HOARD (Luna Carmoon), Says Bradshaw, "is a haunting and deeply strange study of loneliness and hysteria and thwarted sexuality that shows how childhood trauma can bloom in adult life." It's also a memoir of growing up in 1980's southeast London with "promising echoes of early-career Lynne Ramsay and Andrea Arnold, says Stephen Dalton in The Film Verdict. The film initially depicts a mother and daughter odd couple who are household clutterers and nighttime neighborhood gatherers. "Everything and the kitchen sink is thrown into this deeply strange and emotionally extravagant story with its continuous top-note of hysteria: and there's a lot of storytelling substance," wrote Bradshaw. Dalton remembers "Grey Gardens (1975) or The Cement Garden (1993)." The daughter, Maria, grows up and moves on from her mentally peculiar (but un-judged) mum. The film picks up the story with Maria (Saura Lightfoot-Leon) a foster child in her late teens, when Michael ("Stranger Things'" Joseph Quinn), a young man with a similar past, enters her life. IndieWire calls this an "audacious, unsettling British debut." The Telegraph'sRobbie Collin says this is "fresh, authentic and agreeably scuzzy. Its director is one to watch." Critics Week.

Venice Critics Week: GREEN BORDER, SKY PEALS

La Settimana internazionale della critica, Sept. 5, 2023.


GREEN BORDER (Agnieszka Holland) is a "brutal, angry, gruelling drama" that shines a dark spotlight on the horrors faced by refugees in the grim exclusion zone between Poland and Belarus" (Bradshaw, GUARDIAN 4/5 stars). The 2 1/2-hour black and white film, Jessica Kiang says in VARIETY, is "a gripping account of the inhumanity and depravity that ensues when those fleeing persecution are made political pawns" - of Belarusian dictator Lukashenko, who deludes refugees into fleeing over the border to Poland to protest EU policies, leaving them without services and help in a forest. The docu-drama is in chapters shifting from a Syrian family fleeing war; to the wife of a border guard; activists; a psychotherapist. There are tough images here, but Kiang sees GREEN BORDER as basically optimistic because it comes out of the belief that the stories it tells can influence good people and make a difference.
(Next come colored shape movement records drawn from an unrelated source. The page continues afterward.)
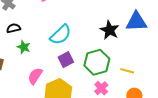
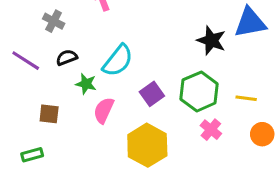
cyan semicircle: (61, 35) -> (118, 61), moved
pink semicircle: (35, 76) -> (104, 110), moved

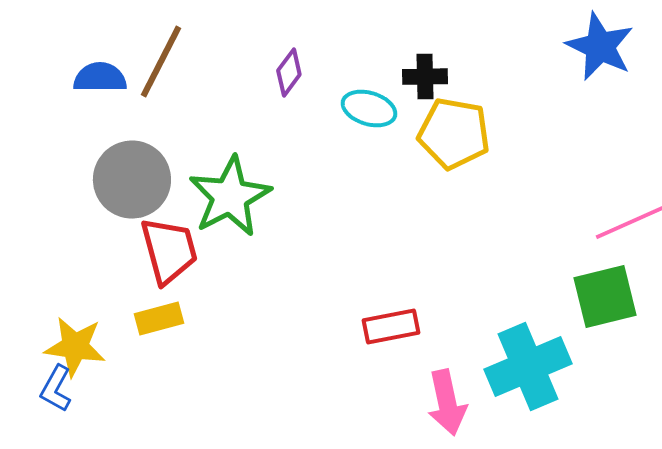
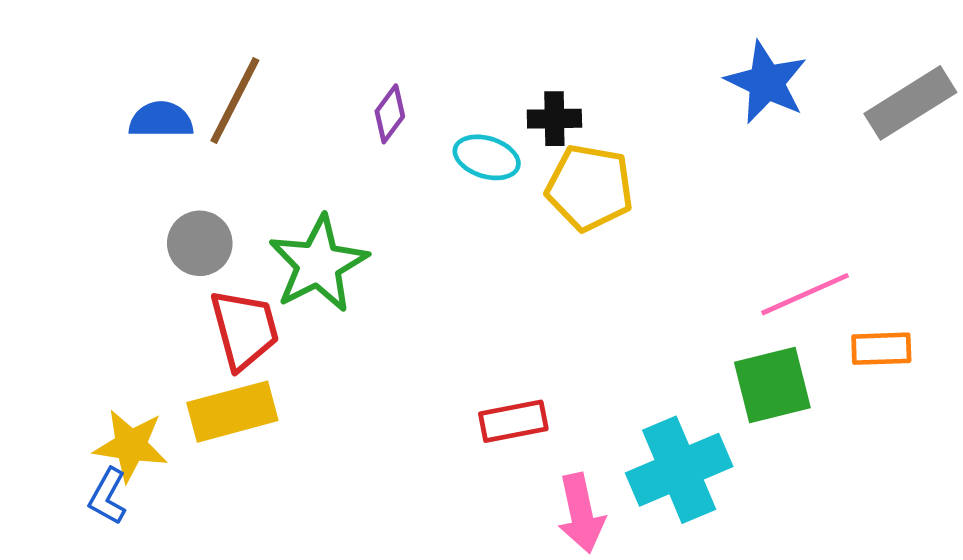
gray circle: (132, 180) -> (200, 243), size x0.7
yellow rectangle: (159, 319) -> (232, 412), size x1.5

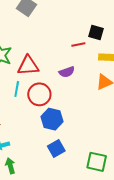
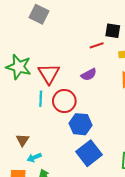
red triangle: (28, 66) -> (49, 74), turned -50
blue square: (56, 148) -> (89, 153), size x1.4

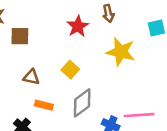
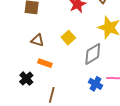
gray diamond: (82, 103) -> (93, 54), moved

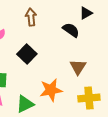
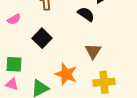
orange star: (51, 90) -> (66, 74), turned 30

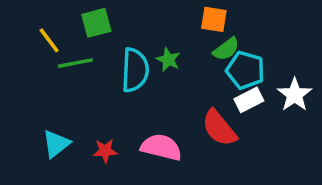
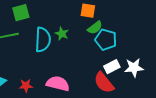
white star: (295, 95) -> (134, 68), moved, turned 30
white rectangle: (249, 100) -> (112, 67), moved
red semicircle: (219, 128) -> (104, 83), moved

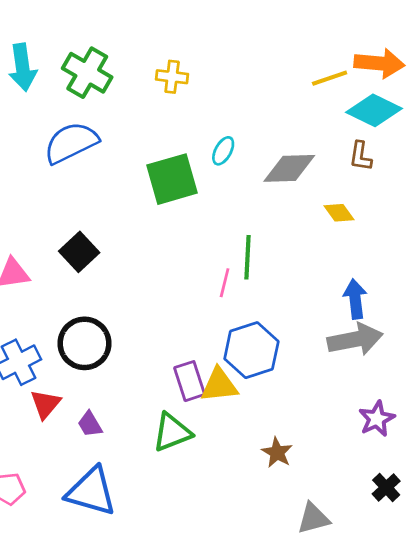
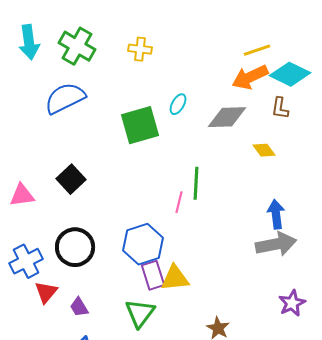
orange arrow: (379, 63) -> (250, 77), moved, turned 150
blue hexagon: (251, 350) -> (143, 244), moved
green triangle: (172, 432) -> (140, 313), turned -32

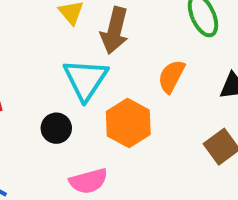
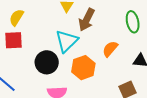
black circle: (56, 128) -> (47, 62), size x1.5

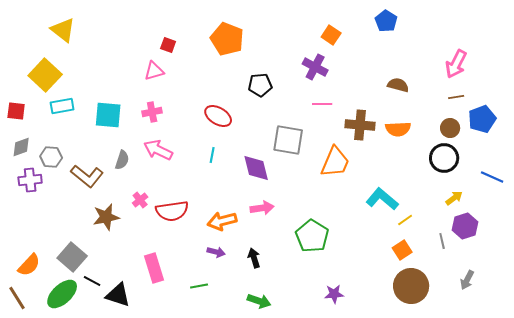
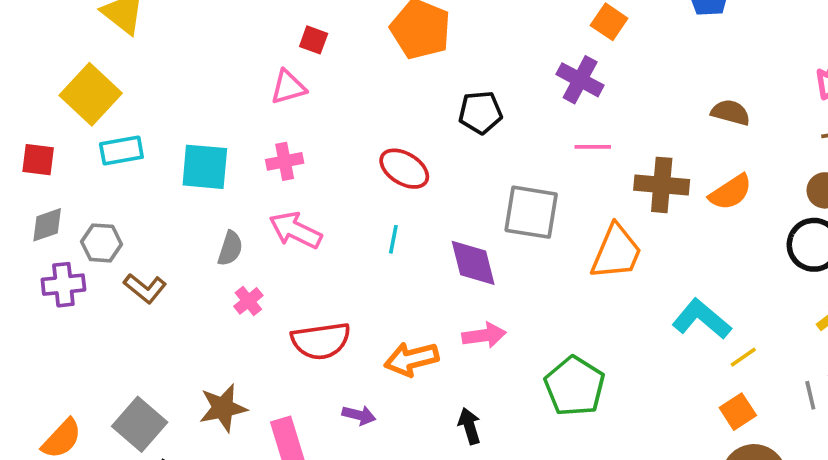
orange semicircle: (398, 129) -> (731, 192), turned -30
brown L-shape: (87, 176) -> (145, 288), moved, size x0.7
pink cross: (140, 200) -> (248, 301), moved
brown star: (106, 217) -> (223, 408), moved
purple arrow: (216, 252) -> (359, 415), moved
SKY PEALS (Moin Hussain) is a British film about a mixed race Pakistani-Brit working in a petrol, i.e., gas station, where the protagonist mans the all night fast food joint. SCREEN DAILY's Allen Hunter calls the film an "intriguing arthouse tale of alienation," and GUARDIAN's Xan Brooks, giving it another 4/5 stars, calls the setting an "existential fun house" but describes the lead character's night shift as grimly purgatorial, a limbo. It's a distinctively contemporary British tale with a sci-fi edge whose "lugubrious air of weirdness" tends to be "a little remorseless at times" but is nonetheless "an arresting first feature," Brooks concludes. Hunter writes that Hussain "seasons his melancholy story with moments of dry, deadpan comedy" and this suggests "affinities with the films of Aki Kaurismaki." Plus with an edge of the otherworldly in the tale, this sounns like something quite special.